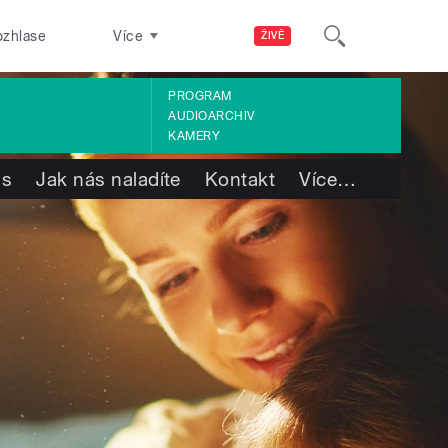
ozhlase
Více
ŽIVĚ
PROGRAM
AUDIOARCHIV
KAMERY
ás
Jak nás naladíte
Kontakt
Více
…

+++

What the task asks:
Make an exact copy of the listing. Leave its pictures out.

Answer space:
ozhlase
Více
ŽIVĚ
PROGRAM
AUDIOARCHIV
KAMERY
ás
Jak nás naladíte
Kontakt
Více
…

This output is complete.